Отрывок.
Продолжая дискуссию о многообразии большевиков, начатую Лилианой Ригой[75], можно отметить, что изучение российского Дальнего Востока позволило выявить еще несколько существенных различий среди членов партии, внесших свой вклад в появление различных группировок и неоднозначность политики партии в целом. Если в московском партийном руководстве было множество революционеров, вернувшихся из Европы, на Дальнем Востоке самыми влиятельными группами были местные (или ссыльные) активисты, а также, после Февральской революции, реэмигранты из США. Опыт совместной с другими социалистами ссылки, а также сравнительная умеренность политики в США, опыт взаимодействия с которой был у части региональных акторов, повлияли на многих дальневосточных большевиков, сделав их более склонными к компромиссу с политическими оппонентами. Раскол социал-демократов на большевиков и меньшевиков произошел в регионе лишь осенью 1917 года; Краснощёков неоднократно пробовал сотрудничать с меньшевиками и эсерами в 1917–1921 годах; в 1920 году Никифоров пусть и ненадолго, но был готов к сотрудничеству с бизнес-элитой Владивостока и белыми офицерами[76]. Чрезвычайная мобильность населения в годы Гражданской войны и намеренная политика размывания региональных групп руководителями, присылаемыми из центра, способствовала тому, что к концу 1922 года партийная элита российского Дальнего Востока в основном состояла из новоприбывших.

Фрагменты записей.
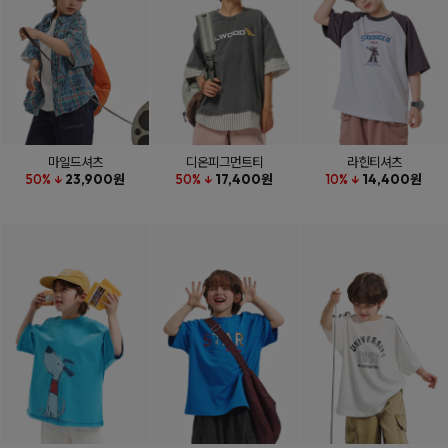
마일드셔츠
디온피그먼트티
라힌티셔츠
50% ↓
23,900원
50% ↓
17,400원
10% ↓
14,400원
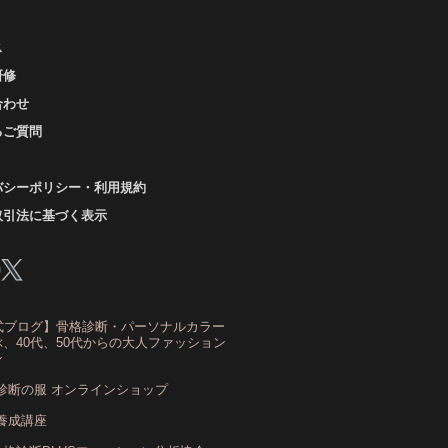
レイッシュ秋
コロナ
コントラスト・サマー
ス
ザ・ウインター
ザ・ウェーブ
ザ・サマー
研修
ザ・ストレート
ザ・スプリング
合わせ
ザ・ナチュラル
サマー
ショッピング同行
るご質問
ストール
ストライプ
ストレ－ト、
バシーポリシー・利用規約
ストレ－トタイプ
取引法に基づく表示
トレ－トタイプ、ウェ－ブタイプ、ナチュラルタイ
プ
トレ－トタイプ、ナチュラルタイプ、ウェ－ブタイ
プ
式ブログ】骨格診断・パーソナルカラー
ストレート
ストレートタイプ
、40代、50代からの大人ファッション
ン
トロング・オータム
スニーカー
スプリング
診断の服 オンラインショップ
スプリング・サマー
養成講座
スプリング、サマー、オータム、ウインター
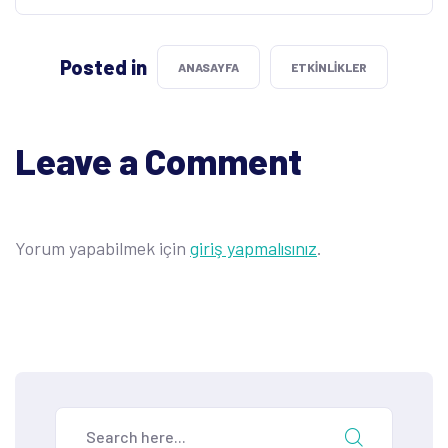
Posted in
ANASAYFA
ETKINLIKLER
Leave a Comment
Yorum yapabilmek için
giriş yapmalısınız
.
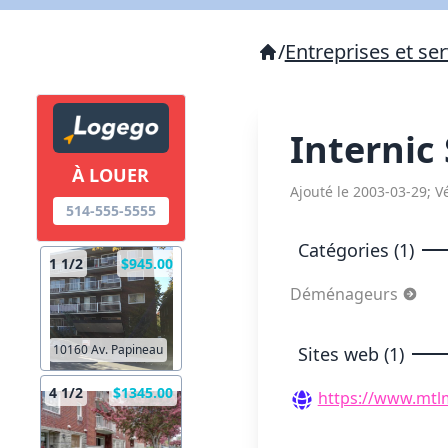
/
Entreprises et ser
Interni
À LOUER
Ajouté le 2003-03-29; Vé
514-555-5555
Catégories (1)
1 1/2
$945.00
Déménageurs
10160 Av. Papineau
Sites web (1)
4 1/2
$1345.00
https://www.mtl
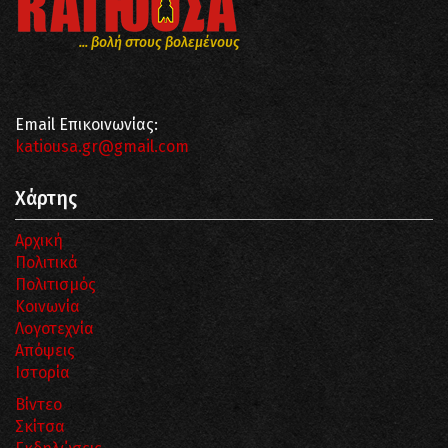
... βολή στους βολεμένους
Email Επικοινωνίας:
katiousa.gr@gmail.com
Χάρτης
Αρχική
Πολιτικά
Πολιτισμός
Κοινωνία
Λογοτεχνία
Απόψεις
Ιστορία
Βίντεο
Σκίτσα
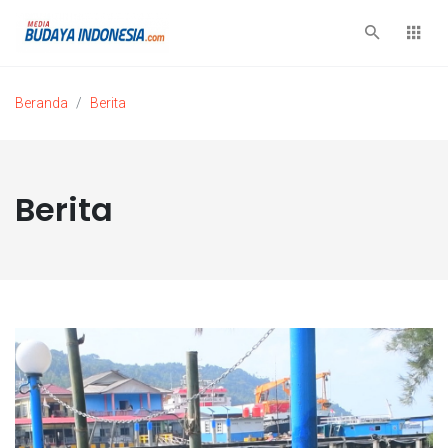
Beranda
Berita
Berita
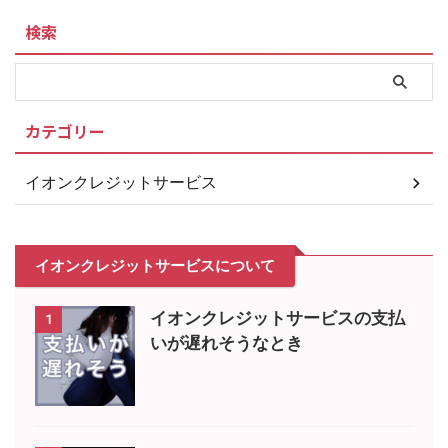
検索
カテゴリー
イオンクレジットサービス
イオンクレジットサービスについて
イオンクレジットサービスの支払
1
いが遅れそうなとき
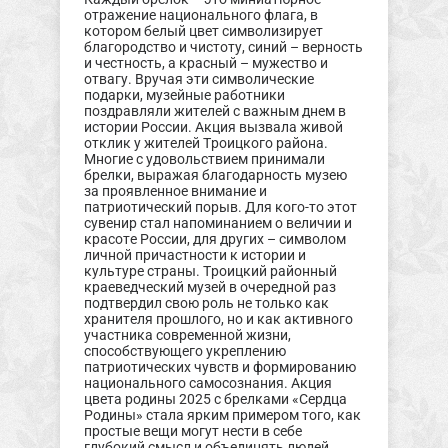
отражение национального флага, в
котором белый цвет символизирует
благородство и чистоту, синий – верность
и честность, а красный – мужество и
отвагу. Вручая эти символические
подарки, музейные работники
поздравляли жителей с важным днем в
истории России. Акция вызвала живой
отклик у жителей Троицкого района.
Многие с удовольствием принимали
брелки, выражая благодарность музею
за проявленное внимание и
патриотический порыв. Для кого-то этот
сувенир стал напоминанием о величии и
красоте России, для других – символом
личной причастности к истории и
культуре страны. Троицкий районный
краеведческий музей в очередной раз
подтвердил свою роль не только как
хранителя прошлого, но и как активного
участника современной жизни,
способствующего укреплению
патриотических чувств и формированию
национального самосознания. Акция
цвета родины 2025 с брелками «Сердца
Родины» стала ярким примером того, как
простые вещи могут нести в себе
глубокий смысл и объединять людей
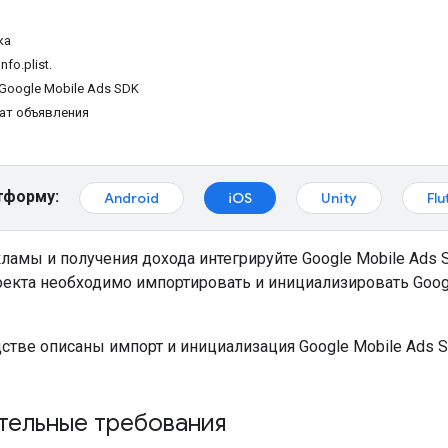
ка
fo.plist.
Google Mobile Ads SDK
ат объявления
тформу:
Android
iOS
Unity
Flu
кламы и получения дохода интегрируйте
Google Mobile Ads 
оекта необходимо импортировать и инициализировать
Goog
дстве описаны импорт и инициализация
Google Mobile Ads 
тельные требования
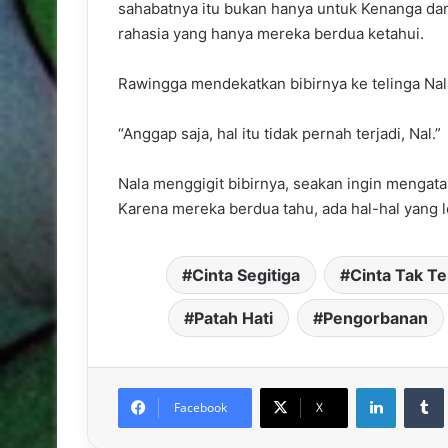
sahabatnya itu bukan hanya untuk Kenanga dan 
rahasia yang hanya mereka berdua ketahui.
Rawingga mendekatkan bibirnya ke telinga Nala
“Anggap saja, hal itu tidak pernah terjadi, Nal.”
Nala menggigit bibirnya, seakan ingin mengat
Karena mereka berdua tahu, ada hal-hal yang l
Cinta Segitiga
Cinta Tak Te
Patah Hati
Pengorbanan
LinkedIn
Facebook
X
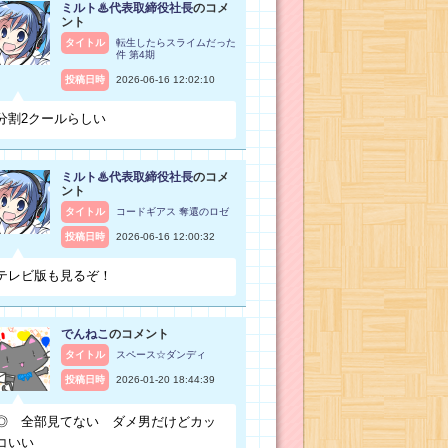
ミルト♨代表取締役社長
のコメ
ント
タイトル
転生したらスライムだった
件 第4期
投稿日時
2026-06-16 12:02:10
分割2クールらしい
ミルト♨代表取締役社長
のコメ
ント
タイトル
コードギアス 奪還のロゼ
投稿日時
2026-06-16 12:00:32
テレビ版も見るぞ！
でんねこ
のコメント
タイトル
スペース☆ダンディ
投稿日時
2026-01-20 18:44:39
◎ 全部見てない ダメ男だけどカッ
コいい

Задания для работы.
(1) Преобразуйте в таблицу Markdown строки записей от самого начала до строки с «スプリング、サマー、オータム、ウインター» включительно, со столбцами «№» (порядковый номер) и «Строка» (её текст). Пустые строки и изображения в таблицу не включайте.
(2) Продолжите отрывок о большевиках российского Дальнего Востока, начав сразу после его последнего предложения.
Отрывок и записи между собой никак не связаны.

Ответы по номерам.
(1)
| № | Строка |
|---|---|
| 1 | 마일드셔츠 |
| 2 | 디온피그먼트티 |
| 3 | 라힌티셔츠 |
| 4 | 50% ↓ |
| 5 | 23,900원 |
| 6 | 50% ↓ |
| 7 | 17,400원 |
| 8 | 10% ↓ |
| 9 | 14,400원 |
| 10 | レイッシュ秋 |
| 11 | コロナ |
| 12 | コントラスト・サマー |
| 13 | ス |
| 14 | ザ・ウインター |
| 15 | ザ・ウェーブ |
| 16 | ザ・サマー |
| 17 | 研修 |
| 18 | ザ・ストレート |
| 19 | ザ・スプリング |
| 20 | 合わせ |
| 21 | ザ・ナチュラル |
| 22 | サマー |
| 23 | ショッピング同行 |
| 24 | るご質問 |
| 25 | ストール |
| 26 | ストライプ |
| 27 | ストレ－ト、 |
| 28 | バシーポリシー・利用規約 |
| 29 | ストレ－トタイプ |
| 30 | 取引法に基づく表示 |
| 31 | トレ－トタイプ、ウェ－ブタイプ、ナチュラルタイ |
| 32 | プ |
| 33 | トレ－トタイプ、ナチュラルタイプ、ウェ－ブタイ |
| 34 | プ |
| 35 | 式ブログ】骨格診断・パーソナルカラー |
| 36 | ストレート |
| 37 | ストレートタイプ |
| 38 | 、40代、50代からの大人ファッション |
| 39 | ン |
| 40 | トロング・オータム |
| 41 | スニーカー |
| 42 | スプリング |
| 43 | 診断の服 オンラインショップ |
| 44 | スプリング・サマー |
| 45 | 養成講座 |
| 46 | スプリング、サマー、オータム、ウインター |

(2)
Кроме того, к большинству дальневосточных большевиков, как до внедрения новых лидеров, так и после этого, неприменимо деление на «интернационалистов» и «строителей наций», предложенное Терри Мартином[77]. Как уже указывалось ранее[78], такие люди, как Шумяцкий, уроженец Забайкалья, ненадолго возглавивший ДВР летом 1920 года и разрабатывавший стратегию Коминтерна во Внутренней и Восточной Азии в 1921 году, может считаться «транснационалистом»: для него национализм был не только способом реструктурировать Российскую империю и обеспечить лояльность (или несопротивление) национальных меньшинств большевикам, но и тактическим политическим инструментом. Шумяцкий не только поддерживал независимость Монголии, одновременно с этим отвергая независимость Тувы и считая, что она должна войти в более обширное Монгольское государство[79], но и, возможно, даже ничего не имел против японской оккупации российского Дальнего Востока, ожидая, что в течение двух-трех поколений эта территория вернется под власть большевиков, подразумевая, вероятно, будущую мировую революцию[80].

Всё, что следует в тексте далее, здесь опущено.